Fun People Out There: Siddi children

While on my favourite backpacking trip around Hampi -> Yellapur -> Gokarna in south India which happens usually once a year in January. While we were in the Indo-African Siddi tribal village in the forest of Yellapur. I spotted three kids sitting near the water reservoir of the village with grumpy faces.  

They had been sitting there for a good 15 minutes or so, without uttering a word to each other.  After waiting another five minutes, I walked up to them with a few chocolates. All three just stared at my hands without saying a word and did not seem to react at all.

Siddi

For the first time, my idea of offering kids chocolates in a tribal village had seemed to backfire. So I sat down with them and tried to get to know their names.  The boy with a faint but grumpy voice said, his name was James. The one to his right was his sister Jennifer and the other girl was Mary, a friend who lived next door.

Siddi

Since, I got their names and had finally managed to get them to talk; I went on to ask James why he and the two pretty young ladies were looking so upset. He replied back saying, it’s a Monday and he hates going to school. Something which all of us can relate too. Monday blues as it’s called in the corporate world.  

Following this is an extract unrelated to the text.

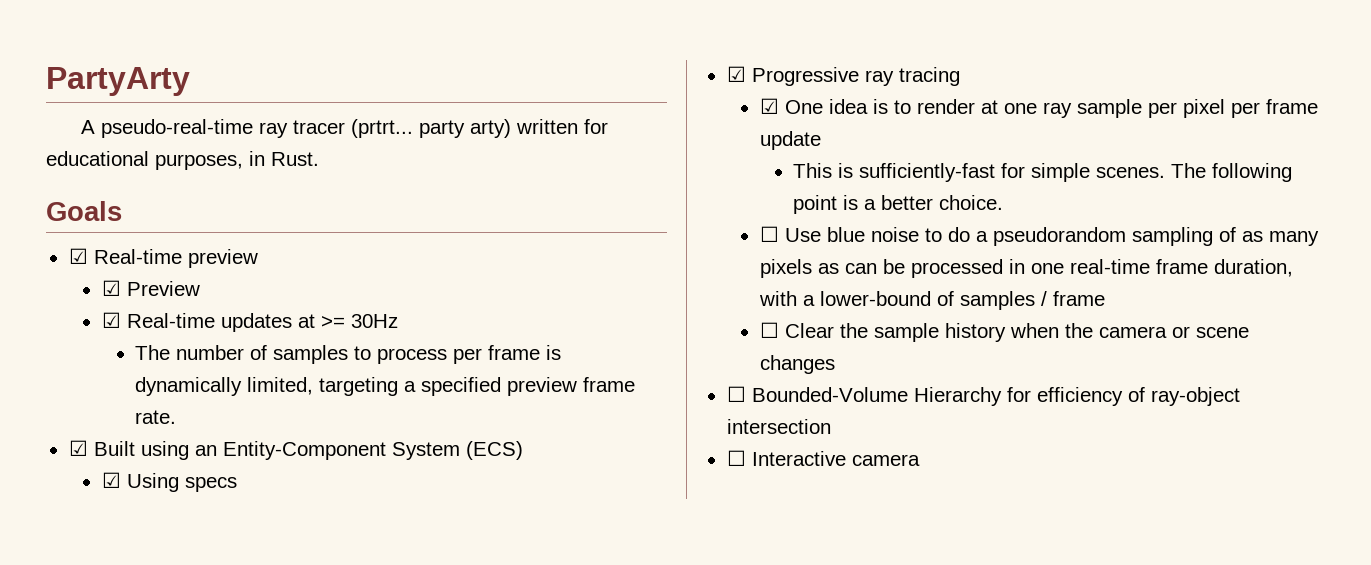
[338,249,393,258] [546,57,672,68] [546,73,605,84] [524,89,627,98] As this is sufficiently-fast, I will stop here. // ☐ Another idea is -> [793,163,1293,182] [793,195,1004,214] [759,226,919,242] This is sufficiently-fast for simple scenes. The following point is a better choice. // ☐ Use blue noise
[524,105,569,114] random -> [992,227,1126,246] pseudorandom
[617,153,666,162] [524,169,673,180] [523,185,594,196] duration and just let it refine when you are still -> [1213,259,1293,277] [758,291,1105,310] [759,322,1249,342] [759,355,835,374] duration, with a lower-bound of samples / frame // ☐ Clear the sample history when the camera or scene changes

Siddhi girl posing for the camera

I offered them toffees a second time. This time since we were all friends now, they took them but there was still no smile.  The answer I got for my next question to them, kind of surprised me. So when I asked them, why they did not like going to school, for the first time all three replied back. They said in a loud tone, “We hate studying. If we go to school we will have to leave the village.”

The answer really got me thinking, what they meant. Later after talking to the village school teacher, I got to know that the school in the village is only till the fourth grade. If the kids wanted to get educated beyond that, they have to leave the village and live in a boarding school. Many of the older kids from the village are studying there. However, they have been complaining of being homesick as well as of lack of proper facilities.

Siddhi kids in the village school

These Siddi kids love to play, run around in the paddy fields and seem to be very bright. But the fact that they have to leave their homes and live outside at such an early age, just to get a so-called ‘better education’ is what has already started to strike fear in their hearts.  

How I wish that every village in our country has a fully functional higher secondary school. So that no kid is forced to leave his or her village before the age of 16.